Sabin loves his women characters, he says. “They are strong, and brave. They don’t trumpet their sacrifices. Look at Rasheeda, Moosa’s sister-in-law, her life is in a mess. She cannot walk out of her marriage for the sake of her family. I know many such women in my hometown, which is a Gulf pocket. There are girls like Thahira, who are not apologetic about their love and convictions, and are bold enough to ask her lover to jump the back wall and meet her in the toilet. Not that they are morally wrong but where else or how else can a girl meet a boy in a village where all the eyes are always on each other all the time? Maybe it is because my life has taught me that playing a mother’s role is not at all easy that my women characters are strong and unique in one way or the other,” Sabin says, referring to the major role he had to play in raising his toddlers to teenagers, after his wife Jeena suffered a stroke.

Influence of Anees Salim

Through his every-changing trajectories of life, Sabin wrote, not caring anymore if he published any of them. It is his cousin Anees Salim, the renowned writer, who put that love for writing in him, he says. 
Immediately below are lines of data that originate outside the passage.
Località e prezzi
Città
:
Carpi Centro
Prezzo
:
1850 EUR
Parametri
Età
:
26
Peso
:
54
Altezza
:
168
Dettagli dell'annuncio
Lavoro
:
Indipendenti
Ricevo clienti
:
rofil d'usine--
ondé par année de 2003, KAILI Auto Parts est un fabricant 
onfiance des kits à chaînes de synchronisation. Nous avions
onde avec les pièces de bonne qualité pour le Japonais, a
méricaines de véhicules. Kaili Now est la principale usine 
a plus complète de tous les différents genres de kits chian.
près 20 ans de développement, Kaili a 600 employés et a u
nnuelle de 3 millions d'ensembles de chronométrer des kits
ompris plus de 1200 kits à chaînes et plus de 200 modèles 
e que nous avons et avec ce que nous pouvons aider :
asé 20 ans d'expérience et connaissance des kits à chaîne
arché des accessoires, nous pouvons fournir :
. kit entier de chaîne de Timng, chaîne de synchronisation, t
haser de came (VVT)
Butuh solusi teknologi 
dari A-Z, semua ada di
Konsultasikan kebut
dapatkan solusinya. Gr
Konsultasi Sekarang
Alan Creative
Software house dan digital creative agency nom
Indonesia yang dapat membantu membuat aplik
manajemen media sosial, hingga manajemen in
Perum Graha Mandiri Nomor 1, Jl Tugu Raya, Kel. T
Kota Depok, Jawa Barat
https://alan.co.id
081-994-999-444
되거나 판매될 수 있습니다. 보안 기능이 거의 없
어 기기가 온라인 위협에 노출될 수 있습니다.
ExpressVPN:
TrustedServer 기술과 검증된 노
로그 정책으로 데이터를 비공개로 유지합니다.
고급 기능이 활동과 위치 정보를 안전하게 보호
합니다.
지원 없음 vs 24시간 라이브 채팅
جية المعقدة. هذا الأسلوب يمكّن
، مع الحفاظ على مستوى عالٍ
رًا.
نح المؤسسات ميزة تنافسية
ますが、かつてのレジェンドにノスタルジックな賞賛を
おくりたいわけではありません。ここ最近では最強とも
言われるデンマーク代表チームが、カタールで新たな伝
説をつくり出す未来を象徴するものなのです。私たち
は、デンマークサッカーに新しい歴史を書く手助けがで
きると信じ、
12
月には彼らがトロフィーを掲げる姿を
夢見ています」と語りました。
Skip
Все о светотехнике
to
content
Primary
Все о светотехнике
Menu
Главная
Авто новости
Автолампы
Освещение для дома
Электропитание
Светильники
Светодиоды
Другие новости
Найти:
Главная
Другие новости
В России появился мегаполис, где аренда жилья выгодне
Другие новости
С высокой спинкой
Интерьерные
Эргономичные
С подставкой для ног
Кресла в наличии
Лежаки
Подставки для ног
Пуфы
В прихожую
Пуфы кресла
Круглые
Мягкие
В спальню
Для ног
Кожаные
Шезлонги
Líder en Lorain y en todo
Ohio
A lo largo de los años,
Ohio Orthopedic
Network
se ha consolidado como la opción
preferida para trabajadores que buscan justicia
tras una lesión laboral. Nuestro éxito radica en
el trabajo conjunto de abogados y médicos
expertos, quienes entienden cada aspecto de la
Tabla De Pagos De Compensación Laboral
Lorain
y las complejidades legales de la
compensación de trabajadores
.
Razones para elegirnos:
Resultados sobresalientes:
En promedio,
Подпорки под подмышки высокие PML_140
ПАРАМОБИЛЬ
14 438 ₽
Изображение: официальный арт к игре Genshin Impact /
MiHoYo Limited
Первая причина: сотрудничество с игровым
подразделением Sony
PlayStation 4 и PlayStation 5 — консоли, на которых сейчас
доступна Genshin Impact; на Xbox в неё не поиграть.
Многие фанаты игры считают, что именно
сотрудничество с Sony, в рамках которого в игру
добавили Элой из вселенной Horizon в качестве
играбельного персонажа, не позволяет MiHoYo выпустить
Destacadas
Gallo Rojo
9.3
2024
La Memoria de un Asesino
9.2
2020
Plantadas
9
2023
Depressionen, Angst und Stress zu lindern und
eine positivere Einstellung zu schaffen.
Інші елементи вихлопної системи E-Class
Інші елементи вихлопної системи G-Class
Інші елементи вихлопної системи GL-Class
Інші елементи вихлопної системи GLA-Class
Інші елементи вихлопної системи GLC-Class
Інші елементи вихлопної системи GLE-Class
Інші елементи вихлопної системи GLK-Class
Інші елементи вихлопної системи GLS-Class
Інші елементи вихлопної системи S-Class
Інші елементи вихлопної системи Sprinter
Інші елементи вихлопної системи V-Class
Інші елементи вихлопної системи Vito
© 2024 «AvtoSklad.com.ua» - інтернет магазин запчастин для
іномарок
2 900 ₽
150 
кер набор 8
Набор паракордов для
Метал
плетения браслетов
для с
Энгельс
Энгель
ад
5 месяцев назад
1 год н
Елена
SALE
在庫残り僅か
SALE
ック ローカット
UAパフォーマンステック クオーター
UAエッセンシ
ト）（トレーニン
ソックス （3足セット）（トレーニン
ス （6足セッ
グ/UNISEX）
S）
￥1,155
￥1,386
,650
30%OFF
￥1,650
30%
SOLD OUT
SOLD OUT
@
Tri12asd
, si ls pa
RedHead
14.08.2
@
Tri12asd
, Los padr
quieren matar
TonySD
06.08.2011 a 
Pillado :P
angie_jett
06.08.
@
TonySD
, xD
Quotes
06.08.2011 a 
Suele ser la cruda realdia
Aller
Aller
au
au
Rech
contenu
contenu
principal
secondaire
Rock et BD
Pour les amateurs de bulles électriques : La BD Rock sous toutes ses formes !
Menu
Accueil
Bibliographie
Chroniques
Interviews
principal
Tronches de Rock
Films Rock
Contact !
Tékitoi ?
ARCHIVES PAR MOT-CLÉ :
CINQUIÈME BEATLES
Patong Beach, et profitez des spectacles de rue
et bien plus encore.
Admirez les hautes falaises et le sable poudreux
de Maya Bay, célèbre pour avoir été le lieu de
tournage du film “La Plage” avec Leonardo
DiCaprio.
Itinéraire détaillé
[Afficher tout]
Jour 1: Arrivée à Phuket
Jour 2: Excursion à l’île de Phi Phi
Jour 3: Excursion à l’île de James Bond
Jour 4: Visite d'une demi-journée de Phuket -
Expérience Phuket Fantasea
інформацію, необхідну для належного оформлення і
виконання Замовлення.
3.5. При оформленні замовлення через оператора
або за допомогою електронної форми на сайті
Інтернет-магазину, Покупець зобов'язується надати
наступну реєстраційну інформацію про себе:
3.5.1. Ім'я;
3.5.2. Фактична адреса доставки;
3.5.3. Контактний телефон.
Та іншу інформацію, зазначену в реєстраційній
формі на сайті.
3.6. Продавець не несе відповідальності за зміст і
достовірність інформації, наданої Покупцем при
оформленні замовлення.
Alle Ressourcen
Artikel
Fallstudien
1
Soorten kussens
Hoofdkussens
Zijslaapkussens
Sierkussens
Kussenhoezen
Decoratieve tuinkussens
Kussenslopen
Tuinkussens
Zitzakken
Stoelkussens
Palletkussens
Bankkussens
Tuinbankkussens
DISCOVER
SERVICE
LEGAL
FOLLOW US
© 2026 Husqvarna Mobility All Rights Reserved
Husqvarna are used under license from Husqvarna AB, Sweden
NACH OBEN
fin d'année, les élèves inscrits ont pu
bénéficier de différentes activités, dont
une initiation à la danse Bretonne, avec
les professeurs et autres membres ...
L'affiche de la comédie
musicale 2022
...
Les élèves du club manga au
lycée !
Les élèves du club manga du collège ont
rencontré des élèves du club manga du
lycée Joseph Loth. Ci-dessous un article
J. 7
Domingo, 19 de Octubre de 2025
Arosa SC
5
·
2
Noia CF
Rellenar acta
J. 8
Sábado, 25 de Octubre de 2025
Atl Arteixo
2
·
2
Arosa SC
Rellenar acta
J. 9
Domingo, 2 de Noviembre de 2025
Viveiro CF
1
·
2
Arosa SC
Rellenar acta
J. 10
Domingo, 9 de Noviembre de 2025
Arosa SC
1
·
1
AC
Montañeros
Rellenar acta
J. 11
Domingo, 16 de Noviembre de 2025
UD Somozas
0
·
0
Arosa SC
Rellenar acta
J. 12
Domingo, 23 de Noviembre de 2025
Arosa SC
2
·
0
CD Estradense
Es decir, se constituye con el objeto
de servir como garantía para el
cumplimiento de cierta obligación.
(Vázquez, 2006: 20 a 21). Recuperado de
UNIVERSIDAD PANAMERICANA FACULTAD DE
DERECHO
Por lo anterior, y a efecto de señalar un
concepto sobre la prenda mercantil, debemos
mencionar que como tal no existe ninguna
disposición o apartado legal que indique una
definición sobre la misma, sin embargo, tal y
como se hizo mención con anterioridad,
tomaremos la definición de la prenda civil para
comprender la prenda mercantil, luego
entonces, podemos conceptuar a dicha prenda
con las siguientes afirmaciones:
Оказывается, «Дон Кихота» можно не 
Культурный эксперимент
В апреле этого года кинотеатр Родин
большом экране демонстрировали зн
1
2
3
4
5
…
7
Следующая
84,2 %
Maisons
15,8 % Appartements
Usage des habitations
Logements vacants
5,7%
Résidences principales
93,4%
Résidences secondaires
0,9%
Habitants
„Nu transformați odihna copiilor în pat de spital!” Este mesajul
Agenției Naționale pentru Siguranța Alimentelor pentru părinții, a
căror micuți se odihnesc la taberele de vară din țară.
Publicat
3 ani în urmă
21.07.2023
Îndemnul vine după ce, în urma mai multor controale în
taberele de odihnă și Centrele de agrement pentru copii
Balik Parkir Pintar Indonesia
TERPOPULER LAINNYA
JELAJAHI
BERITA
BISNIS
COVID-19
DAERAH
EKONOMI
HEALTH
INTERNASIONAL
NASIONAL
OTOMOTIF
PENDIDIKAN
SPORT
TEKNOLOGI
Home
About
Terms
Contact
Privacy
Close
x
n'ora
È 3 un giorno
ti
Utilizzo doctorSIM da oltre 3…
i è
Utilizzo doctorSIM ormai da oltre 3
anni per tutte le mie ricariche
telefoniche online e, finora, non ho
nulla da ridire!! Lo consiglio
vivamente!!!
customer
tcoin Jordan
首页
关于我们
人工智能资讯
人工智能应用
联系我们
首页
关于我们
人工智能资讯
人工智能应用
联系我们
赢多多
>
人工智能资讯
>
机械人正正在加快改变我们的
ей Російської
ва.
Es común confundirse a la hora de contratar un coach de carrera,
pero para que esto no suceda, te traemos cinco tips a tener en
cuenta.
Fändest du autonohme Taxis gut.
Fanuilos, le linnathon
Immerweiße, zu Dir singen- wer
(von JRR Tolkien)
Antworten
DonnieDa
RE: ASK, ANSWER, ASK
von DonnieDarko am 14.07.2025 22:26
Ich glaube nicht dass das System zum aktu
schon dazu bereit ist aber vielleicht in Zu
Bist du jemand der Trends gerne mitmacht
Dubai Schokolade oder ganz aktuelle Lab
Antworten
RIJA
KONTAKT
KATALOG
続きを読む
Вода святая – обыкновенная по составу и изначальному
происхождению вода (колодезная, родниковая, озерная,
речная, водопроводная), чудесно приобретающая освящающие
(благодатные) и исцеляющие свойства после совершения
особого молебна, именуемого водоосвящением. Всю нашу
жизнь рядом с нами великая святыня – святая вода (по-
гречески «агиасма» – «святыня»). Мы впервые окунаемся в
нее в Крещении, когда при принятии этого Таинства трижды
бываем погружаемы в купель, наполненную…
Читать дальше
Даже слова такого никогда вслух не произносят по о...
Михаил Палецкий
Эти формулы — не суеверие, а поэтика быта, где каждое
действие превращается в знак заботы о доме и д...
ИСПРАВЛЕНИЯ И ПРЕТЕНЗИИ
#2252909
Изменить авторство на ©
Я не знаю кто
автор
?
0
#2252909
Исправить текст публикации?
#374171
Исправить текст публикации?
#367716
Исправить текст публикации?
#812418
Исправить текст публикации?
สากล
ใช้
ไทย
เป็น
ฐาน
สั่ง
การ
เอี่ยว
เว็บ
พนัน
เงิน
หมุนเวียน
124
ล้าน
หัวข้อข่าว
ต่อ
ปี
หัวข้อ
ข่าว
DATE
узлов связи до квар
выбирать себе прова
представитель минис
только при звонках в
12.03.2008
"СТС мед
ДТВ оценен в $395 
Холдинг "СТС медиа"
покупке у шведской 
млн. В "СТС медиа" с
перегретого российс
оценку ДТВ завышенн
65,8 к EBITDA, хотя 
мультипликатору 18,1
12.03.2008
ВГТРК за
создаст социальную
“The person who influenced me and encouraged me to read and write was Anees Salim, who is one of the best writers of English prose in India now. Whenever I visited him at his house, he used to show me his bundle of manuscripts, and the novels he was reading then. One day, he showed me how his fingers were bruised from long hours of punching the typewriter’s keys. In his eyes, I saw raw passion to become a writer. Each time I went back home, I carried some of it within myself."